### Document text
#####

Also according to those documents, and according to existing practice in Linux
(eg. spin_unlock doesn't enforce ordering), stores to cacheable memory are
visible in program order too. Special string stores are safe -- their
constituent stores may be out of order, but they must complete in order WRT
surrounding stores. Nontemporal stores to WB memory can go out of order, and so
they should be fenced explicitly to make them appear in-order WRT other stores.
Hence, smp_wmb() may be a simple barrier.

http://developer.intel.com/products/processor/manuals/318147.pdf
http://www.amd.com/us-en/assets/content_type/white_papers_and_tech_docs/24593.pdf

In userspace microbenchmarks on a core2 system, fence instructions range
anywhere from around 15 cycles to 50, which may not be totally insignificant
in performance critical paths (code size will go down too).

However the primary motivation for this is to have the canonical barrier
implementation for x86 architecture.

smp_rmb on buggy pentium pros remains a locked op, which is apparently
required.

Signed-off-by: Nick Piggin <npiggin@suse.de>

---
Index: linux-2.6/include/asm-i386/system.h
===================================================================
--- linux-2.6.orig/include/asm-i386/system.h
+++ linux-2.6/include/asm-i386/system.h
@@ -274,7 +274,11 @@ static inline unsigned long get_limit(un
 
 #ifdef CONFIG_SMP
 #define smp_mb()	mb()

#####

### Listed entries
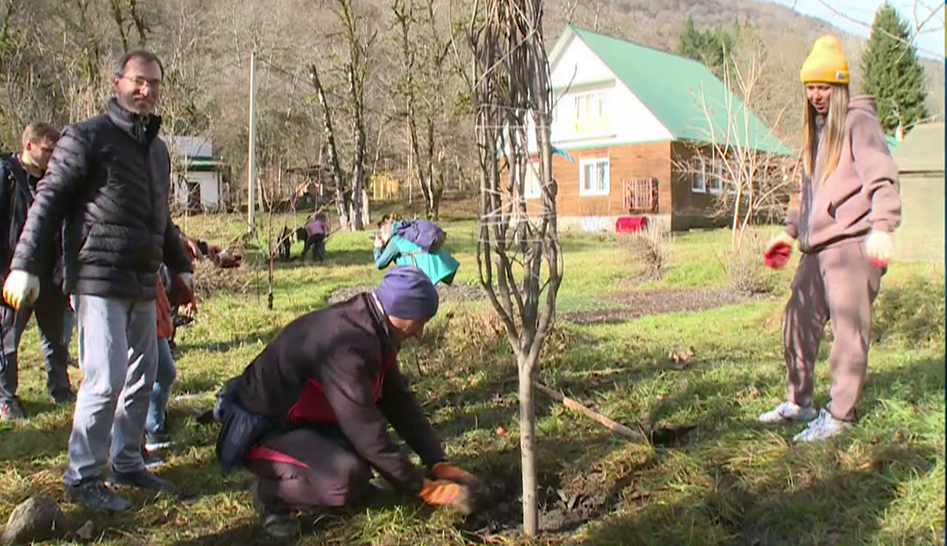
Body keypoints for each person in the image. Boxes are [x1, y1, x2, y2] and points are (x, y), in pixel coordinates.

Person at [1, 50, 194, 511]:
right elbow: (46, 200)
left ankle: (128, 461)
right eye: (137, 81)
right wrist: (24, 262)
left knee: (143, 376)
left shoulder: (158, 150)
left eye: (153, 83)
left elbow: (160, 217)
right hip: (96, 277)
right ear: (117, 83)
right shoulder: (87, 137)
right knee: (104, 379)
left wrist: (179, 263)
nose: (145, 90)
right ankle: (83, 475)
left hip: (143, 280)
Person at [214, 267, 476, 538]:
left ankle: (340, 479)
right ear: (400, 311)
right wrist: (423, 488)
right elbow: (365, 433)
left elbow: (399, 403)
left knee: (362, 468)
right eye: (419, 322)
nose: (420, 333)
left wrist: (436, 461)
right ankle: (271, 497)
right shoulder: (348, 348)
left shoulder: (375, 328)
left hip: (302, 423)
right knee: (343, 478)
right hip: (261, 430)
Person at [758, 35, 901, 442]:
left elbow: (883, 178)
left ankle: (839, 415)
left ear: (839, 87)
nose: (817, 95)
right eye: (810, 87)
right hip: (816, 249)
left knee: (848, 330)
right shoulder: (816, 133)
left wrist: (883, 227)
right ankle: (799, 403)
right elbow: (807, 193)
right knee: (796, 321)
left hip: (852, 246)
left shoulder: (859, 123)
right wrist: (788, 233)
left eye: (824, 87)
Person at [0, 122, 75, 420]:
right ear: (29, 146)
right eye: (47, 150)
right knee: (7, 341)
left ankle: (59, 389)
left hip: (50, 275)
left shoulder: (54, 182)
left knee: (56, 340)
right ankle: (6, 398)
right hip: (12, 274)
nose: (51, 157)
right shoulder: (6, 177)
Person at [373, 217, 459, 286]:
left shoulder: (395, 241)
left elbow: (380, 264)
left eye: (381, 233)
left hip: (425, 269)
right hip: (436, 263)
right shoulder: (405, 233)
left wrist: (377, 248)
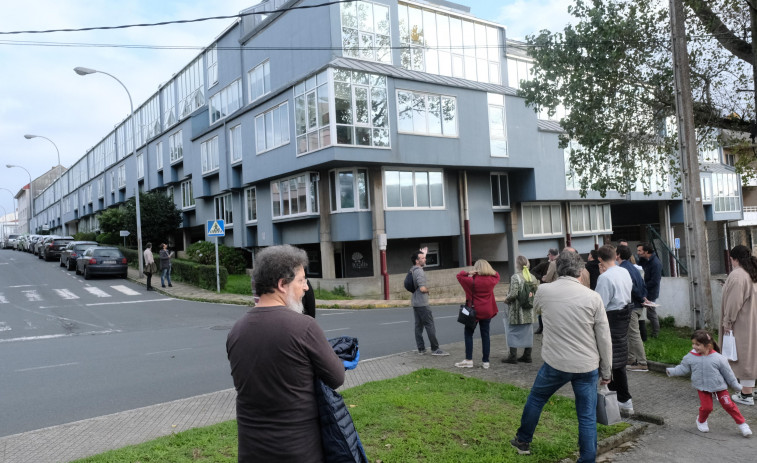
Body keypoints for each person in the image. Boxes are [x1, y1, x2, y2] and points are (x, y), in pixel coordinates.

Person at [226, 245, 345, 462]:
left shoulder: (236, 330)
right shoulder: (304, 327)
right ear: (282, 284)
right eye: (301, 280)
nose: (306, 288)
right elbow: (337, 378)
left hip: (251, 450)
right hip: (298, 449)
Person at [510, 250, 612, 461]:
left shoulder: (544, 291)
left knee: (537, 399)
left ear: (556, 268)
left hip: (555, 362)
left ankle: (523, 440)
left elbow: (537, 310)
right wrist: (607, 370)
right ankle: (587, 458)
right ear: (581, 270)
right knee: (586, 416)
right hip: (587, 364)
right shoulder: (593, 297)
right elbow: (604, 338)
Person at [666, 330, 752, 437]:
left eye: (698, 344)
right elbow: (683, 368)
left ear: (708, 345)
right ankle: (701, 421)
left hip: (719, 387)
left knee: (729, 405)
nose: (694, 346)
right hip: (702, 387)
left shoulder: (719, 358)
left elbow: (729, 374)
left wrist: (736, 386)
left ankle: (742, 424)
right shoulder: (690, 356)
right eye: (693, 343)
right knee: (707, 408)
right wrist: (672, 371)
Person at [594, 245, 634, 414]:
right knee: (618, 360)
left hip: (610, 318)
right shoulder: (623, 271)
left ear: (600, 260)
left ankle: (617, 398)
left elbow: (598, 304)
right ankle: (623, 398)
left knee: (608, 359)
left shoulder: (605, 278)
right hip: (624, 314)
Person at [721, 244, 757, 406]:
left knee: (744, 356)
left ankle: (746, 394)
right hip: (752, 319)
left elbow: (734, 302)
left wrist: (727, 322)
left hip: (742, 322)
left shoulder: (737, 275)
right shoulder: (752, 272)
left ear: (734, 259)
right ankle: (751, 389)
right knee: (753, 354)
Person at [454, 259, 500, 369]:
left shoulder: (471, 281)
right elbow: (497, 274)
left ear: (476, 269)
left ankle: (469, 360)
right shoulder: (492, 280)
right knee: (485, 336)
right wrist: (489, 271)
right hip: (487, 311)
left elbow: (459, 276)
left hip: (473, 312)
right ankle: (486, 362)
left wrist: (468, 273)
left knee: (468, 334)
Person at [410, 248, 448, 356]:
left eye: (425, 258)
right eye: (422, 258)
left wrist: (423, 254)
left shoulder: (412, 269)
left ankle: (421, 349)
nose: (425, 260)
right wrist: (428, 290)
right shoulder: (420, 273)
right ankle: (435, 349)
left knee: (418, 327)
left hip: (415, 303)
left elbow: (420, 267)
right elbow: (422, 288)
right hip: (422, 303)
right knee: (429, 325)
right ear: (417, 261)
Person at [617, 245, 649, 372]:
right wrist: (644, 298)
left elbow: (631, 287)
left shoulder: (623, 269)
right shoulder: (633, 267)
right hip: (638, 304)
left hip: (633, 305)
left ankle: (642, 362)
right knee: (630, 333)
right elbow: (642, 284)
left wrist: (641, 299)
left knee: (634, 334)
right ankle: (630, 359)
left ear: (618, 255)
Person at [502, 256, 537, 364]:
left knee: (512, 332)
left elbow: (513, 294)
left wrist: (507, 299)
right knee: (528, 333)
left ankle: (512, 356)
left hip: (518, 310)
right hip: (529, 311)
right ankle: (527, 356)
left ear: (517, 264)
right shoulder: (532, 277)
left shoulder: (516, 277)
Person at [637, 242, 662, 337]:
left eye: (640, 250)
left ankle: (656, 333)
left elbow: (655, 281)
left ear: (646, 251)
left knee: (651, 313)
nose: (638, 252)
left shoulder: (655, 263)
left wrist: (643, 287)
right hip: (645, 290)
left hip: (651, 292)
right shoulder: (644, 260)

#####

### Required work
1. In the x86 barrier patch, do these statements agree with the text? For each, give yes or no with the deciding words quoted exactly. (a) Nontemporal stores to WB memory can go out of order. (b) The primary motivation for the change is smaller code size. (c) On buggy Pentium Pros, smp_rmb remains a locked op.
2. Duplicate the x86 barrier patch exactly, everything from "http://developer.intel.com/products/processor/manuals/318147.pdf" down to "go down too).".

### Answers by task
1.
(a) Yes: "Nontemporal stores to WB memory can go out of order"
(b) No: "However the primary motivation for this is to have the canonical barrier implementation for x86 architecture."
(c) Yes: "smp_rmb on buggy pentium pros remains a locked op"

2.
http://developer.intel.com/products/processor/manuals/318147.pdf
http://www.amd.com/us-en/assets/content_type/white_papers_and_tech_docs/24593.pdf

In userspace microbenchmarks on a core2 system, fence instructions range
anywhere from around 15 cycles to 50, which may not be totally insignificant
in performance critical paths (code size will go down too).